The University of Mary Washington Student Newspaper

Local politics: 88th District Delegate debate

3 min read
The University of Mary Washington hosted the first debate for the 88th District of the Virginia House of Delegates race on Sept. 18.


The University of Mary Washington hosted the first debate for the 88th District of the Virginia House of Delegates race on Sept. 18.

Delegate Mark Cole, Republican incumbent candidate, and Kathleen O’Halloran, the Democratic candidate, fielded questions submitted by the audience. UMW students and Fredericksburg community members presented questions regarding healthcare, higher education, women’s rights and transportation.

For students attending the debate, the most prevalent issues were the cost of higher education, education funding and dealing with student debt.

“We need to do what we can to try and make public universities more affordable for everyone in this economy. The Governor [McDonnell] started a new iniatiative a few years ago in order to provide more funding for the universities and financial aid,” said Cole. “As far as the debt goes, again, we need to do what we can to keep interest rates low so if you do have to take out a loan, you won’t have to pay a high interest rate.”

He cited the condition of the current economy recovery as a factor in how much Virginia will spend to aid students in paying for their education.

O’Halloran showed support for Sen. Elizabeth Warren’s (D-Mass.) plan and legislation the Bank on Student Loans Fairness Act. The Act was a short-term plan that would allow students to borrow loans from the federal government with the same interest rate that the Federal Reserve receives (3/4 of one percent), while Congress mapped out a long-term solution.

For commuters, working students and travelling professors there was a discussion over transportation and methods to lower the burden of traffic and congestion on Virginia residents. McDonnell passed a transportation plan meant to address some of these concerns, which Cole voted against in his most recent term in Richmond.

“While there is never a good time to raise taxes, an economic recession is probably the worst time,” said Cole. “While certainly I support more funding for transportation, we’ve got a lot of transportation needs. I did try to support more legislation for transportation funding that didn’t increase taxes.”

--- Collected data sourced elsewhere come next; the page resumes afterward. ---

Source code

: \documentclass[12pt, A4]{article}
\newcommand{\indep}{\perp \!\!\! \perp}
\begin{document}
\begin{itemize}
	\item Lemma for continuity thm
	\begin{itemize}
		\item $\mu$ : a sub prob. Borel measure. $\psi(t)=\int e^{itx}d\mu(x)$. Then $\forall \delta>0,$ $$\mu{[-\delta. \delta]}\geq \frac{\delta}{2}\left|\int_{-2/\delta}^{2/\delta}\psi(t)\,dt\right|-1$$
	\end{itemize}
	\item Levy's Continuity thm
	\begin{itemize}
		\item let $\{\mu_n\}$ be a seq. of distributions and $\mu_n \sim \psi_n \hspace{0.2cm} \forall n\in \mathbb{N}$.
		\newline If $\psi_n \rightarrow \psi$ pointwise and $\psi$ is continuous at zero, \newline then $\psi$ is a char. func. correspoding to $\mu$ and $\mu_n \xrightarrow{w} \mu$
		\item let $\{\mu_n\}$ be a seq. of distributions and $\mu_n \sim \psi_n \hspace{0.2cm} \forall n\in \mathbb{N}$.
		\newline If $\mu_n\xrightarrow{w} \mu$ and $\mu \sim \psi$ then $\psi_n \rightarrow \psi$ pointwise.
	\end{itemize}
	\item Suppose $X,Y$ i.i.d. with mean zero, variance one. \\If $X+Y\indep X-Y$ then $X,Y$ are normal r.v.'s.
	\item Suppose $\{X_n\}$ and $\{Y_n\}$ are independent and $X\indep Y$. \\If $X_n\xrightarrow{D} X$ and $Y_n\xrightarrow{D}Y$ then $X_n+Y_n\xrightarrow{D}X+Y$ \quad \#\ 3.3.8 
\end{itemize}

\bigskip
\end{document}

O’Halloran countered Cole’s position on transportation funding, stating, “Gov. McDonnell said the transportation plan was tax neutral, and it would not increase taxes. I saw a statistic today that said in Northern Virginia, a married couple spends an extra 134 hours a year, sitting in their car and an extra $3,000.”

O’Halloran commented on the importance of women’s rights,  specifically legislating reproductive health choices.

“I definitely don’t think the government should come between a doctor and his patient. I think that doctors are frustrated, and women are frustrated. I would work to appeal the [mandated] ultrasounds. I would repeal anything that would interfere with a woman’s reproductive choices,” said O’Halloran.

Cole also stated his opinion on abortion and reproductive rights in Virginia legislation.

“I am pro-life, and I’ve made that fact known since the first time I ran for public office. I feel that the government has a fundamental duty to protect innocent life,” said Cole. “Our hands are kind of tied at the state level on the abortion issue. Roe vs. Wade, settled that issue 40 years ago, but I do think the state has a role in setting health and safety standards for abortion clinics and also the procedures themselves.”

In addition to these key platforms, the candidates fielded questions about the expansion of Medicaid and the possibility of increasing a governor’s term, which is limited to one term in the Commonwealth of Virginia.

Audience members had conflicting views about the debate.

“On the one hand you saw a candidate who blamed the federal government for everything,” said Ben Hermerding, junior political science major and president of Young Democrats. “On the other hand, with Kathleen O’Halloran, you saw someone who was really people focused and who really wants to fight for people in Richmond.”

Max Reinhardt, junior history major and chairman of College Republicans, did not have the same opinion.

“Delegate Cole obviously has firm command of the issues, he knows what he believes in and he knows how he’s going to vote if he goes back to Richmond,” said Reinhardt. “Kathleen O’Halloran seemed to copy and paste all of her views from the editorial section from the New York Times. It doesn’t really seem she thought about the issues or formed her own opinions about it.”